By Brad Dison
On the morning of July 9, 1865, 130 to 140 passengers boarded a train from Paris to Boulogne, France, on the first leg of their journey to London, England. Among them was popular writer John Huffman, whom most of the passengers easily recognized. John’s literary works were often satirical, humorous, and, more importantly, brought attention to the plight of the poor and destitute. His most successful book was a short ghost story, the first printing of which sold out in just five short days.
Most of the passengers, including John, travelled first class. Through the forests and fields of northwestern France, they glided over the tracks on what was described as a beautiful day. In Boulogne, they boarded a ferry and crossed the English Channel. Everyone aboard “seemed happy and delighted,” with the trip. One traveler reported that “although I have preformed the journey on many occasions, I don’t think I ever had a more delightful trip, as the sun shone out brilliantly the whole of the time we were afloat, and the sea was without ripple.”
At about 2:30 p.m., they arrived at Folkestone, England, where they boarded another passenger train bound for London. Clickety, clack, clickety, clack. Mile after mile, the train traveled at about forty miles per hour through the beautiful countryside of southern England. Between Headcorn and Staplehurst, about 60 miles south of London, the railway line crossed a small valley through which the River Beult flows. During the winter months, the River Beult held enough water “to float a ship,” but, during the summer months, the water dried to a trickle and the river basin was a muddy mess. On this summer afternoon, little water passed under the simple iron bridge.
At the River Beult bridge, the passengers heard a “deep and heavy” noise and felt “two terrible jolts.” As the train’s engine crossed the iron bridge, several of the passenger cars derailed and crashed into the muddy riverbed below. Only a singe passenger car remained connected to the engine but it was dangling precariously from the iron bridge.
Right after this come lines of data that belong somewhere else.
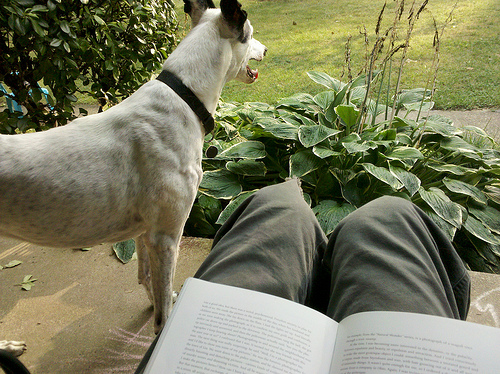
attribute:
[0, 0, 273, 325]
dog — a, white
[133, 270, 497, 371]
book — open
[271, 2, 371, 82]
field — large, grassy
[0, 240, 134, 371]
porch — concrete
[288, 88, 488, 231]
plant — leafy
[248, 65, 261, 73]
teeth — canine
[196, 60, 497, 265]
bush — green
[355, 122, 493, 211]
flowers — dead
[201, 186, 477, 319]
pants — off green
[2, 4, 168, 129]
bush — green, taller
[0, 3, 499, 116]
lawn — green, brown, the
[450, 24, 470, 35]
brown — slightly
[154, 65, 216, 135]
collar — black, dog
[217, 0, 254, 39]
ear — dog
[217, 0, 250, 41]
ear — brown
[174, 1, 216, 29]
ear — brown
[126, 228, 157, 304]
leg — 2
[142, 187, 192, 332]
leg — 2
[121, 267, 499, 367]
book — an, open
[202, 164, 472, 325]
lap — person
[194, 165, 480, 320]
person — a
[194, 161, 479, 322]
pants — gray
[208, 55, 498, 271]
plants — green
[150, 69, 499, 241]
ground — the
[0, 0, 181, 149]
shrubbery — green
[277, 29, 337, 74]
shadow — a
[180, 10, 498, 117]
grass — the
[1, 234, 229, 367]
ground — the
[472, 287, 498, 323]
mark — a, chalk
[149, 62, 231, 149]
collar — a, black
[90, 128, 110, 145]
white — mostly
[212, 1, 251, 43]
ear — brown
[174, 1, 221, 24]
ear — brown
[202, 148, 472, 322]
pants — green 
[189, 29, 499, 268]
plant — leafy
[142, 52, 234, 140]
collar — black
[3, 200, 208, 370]
concrete — tan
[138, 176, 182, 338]
leg — white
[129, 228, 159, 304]
leg — white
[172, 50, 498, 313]
plant — large, green 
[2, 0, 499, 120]
grass — low cut, green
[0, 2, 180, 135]
bush — large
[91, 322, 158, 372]
drawings — chalk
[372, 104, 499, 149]
sidewalk — concrete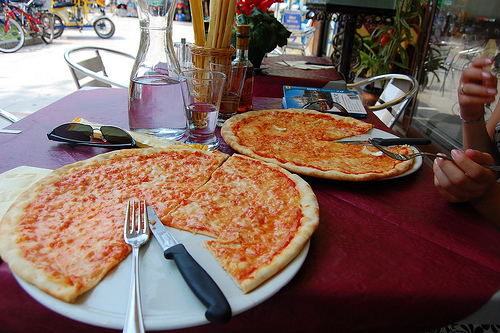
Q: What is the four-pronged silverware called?
A: A fork.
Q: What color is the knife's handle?
A: Black.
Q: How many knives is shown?
A: 1.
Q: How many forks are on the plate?
A: One.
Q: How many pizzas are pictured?
A: 2.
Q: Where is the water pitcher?
A: On the middle of the table.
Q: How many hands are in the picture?
A: Two.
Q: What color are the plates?
A: White.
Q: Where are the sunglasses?
A: On the table in front of the pizza.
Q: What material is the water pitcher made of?
A: Glass.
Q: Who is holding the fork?
A: A woman.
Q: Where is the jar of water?
A: On the table.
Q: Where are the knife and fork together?
A: On the plate.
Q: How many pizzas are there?
A: Two.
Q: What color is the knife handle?
A: Black.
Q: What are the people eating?
A: Pizza.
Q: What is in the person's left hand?
A: A fork.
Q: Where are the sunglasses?
A: Above the front pizza.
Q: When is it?
A: Daytime.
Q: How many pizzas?
A: Two.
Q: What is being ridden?
A: Bicycle.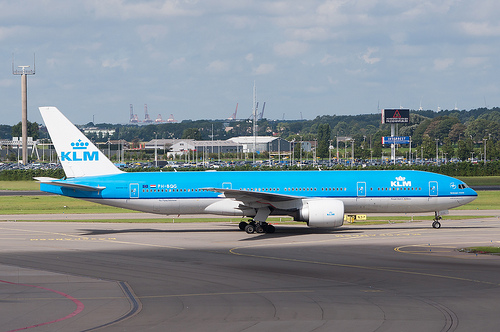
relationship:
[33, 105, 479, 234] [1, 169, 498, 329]
airplane on ground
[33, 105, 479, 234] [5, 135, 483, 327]
airplane at airport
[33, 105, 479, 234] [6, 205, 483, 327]
airplane on runway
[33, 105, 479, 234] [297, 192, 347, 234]
airplane has engine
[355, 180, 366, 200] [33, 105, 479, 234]
door of airplane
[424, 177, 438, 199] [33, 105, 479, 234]
door of airplane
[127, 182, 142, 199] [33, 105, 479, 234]
door of airplane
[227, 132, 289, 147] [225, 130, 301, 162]
roof of building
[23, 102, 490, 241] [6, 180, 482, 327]
airplane on runway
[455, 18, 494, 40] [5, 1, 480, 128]
clouds in sky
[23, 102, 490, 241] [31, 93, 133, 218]
airplane has tail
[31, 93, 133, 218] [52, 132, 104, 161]
tail with logo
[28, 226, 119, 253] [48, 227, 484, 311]
lines on runway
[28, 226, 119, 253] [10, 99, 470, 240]
lines guide planes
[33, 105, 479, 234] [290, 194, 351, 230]
airplane has engine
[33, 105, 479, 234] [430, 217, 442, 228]
airplane has landing gear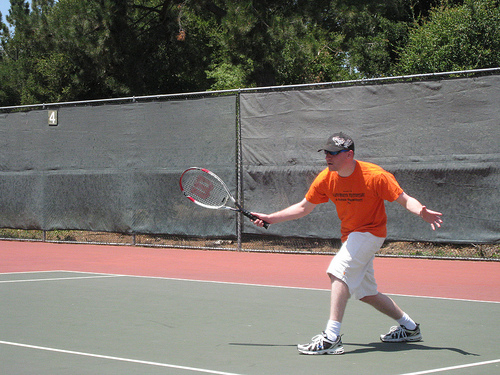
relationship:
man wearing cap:
[249, 131, 443, 356] [317, 130, 353, 152]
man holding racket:
[234, 107, 420, 372] [167, 154, 282, 234]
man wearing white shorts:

John occupied a seat on this dangling car.
Fearing the dangling passenger car would come uncoupled from the engine and crash down upon the heap of other wrecked passenger cars, the occupants quickly scurried out of the windows, John among them. Although they were all in shock, every able-bodied survivor hurried to the remains of the shattered carriages. The scene was one of death, destruction, and chaos. Twisted metal, wood, and train wheels projected from the water. Luggage and other personal items floated in the shallow water. The serenity that the passengers had known the whole of the trip was shattered and replaced by the moans and screams of the injured passengers.
John ran to give whatever aid he could provide. He yelled for someone to give him some brandy for the injured people but none could be found. John removed his hat and filled it with water. He washed the faces of the injured and gave them water to drink. Still in shock himself, John ran to every person he could find and tried to provide as much comfort as was possible. John tried to calm everyone around him and struggled to remain calm himself.
John and the other uninjured passengers helped the injured to the bank of the river. They carried the ones who had not survived to the same bank. They carried one woman to the bank who had been crushed to death by the passenger car. Her panic-stricken husband searched through the wreckage and screamed “My wife, my wife!” When he came upon the crushed, lifeless body of his wife on the bank, he collapsed beside her and cried uncontrollably. John looked away and continued helping the injured. A total of ten people died as a result of their injuries. Had John and the other uninjured passengers not rendered assistance, the death toll would have been much higher.
John never got over the Staplehurst crash. Although not physically wounded, he suffered from bouts of nervousness and shakiness for the rest of his life. Three months later, John was to be a guest at a dinner with other writers but could not attend due to the shock he sustained in the crash. He avoided travelling by train, which was the main mode of transportation to destinations outside of London. John Huffman died five years to the day from the Staplehurst crash. His children attributed his death, at least in part, to the Staplehurst train crash. On the following day, newspapers around the world announced the death of the author who wrote such novels as “Great Expectations,” “Hard Times,” “Oliver Twist,” “Bleak House,” “A Tale of Two Cities,” and, his best-selling book, the aforementioned ghost story called “A Christmas Carol.” John Huffman’s full name was Charles John Huffman Dickens…Charles Dickens.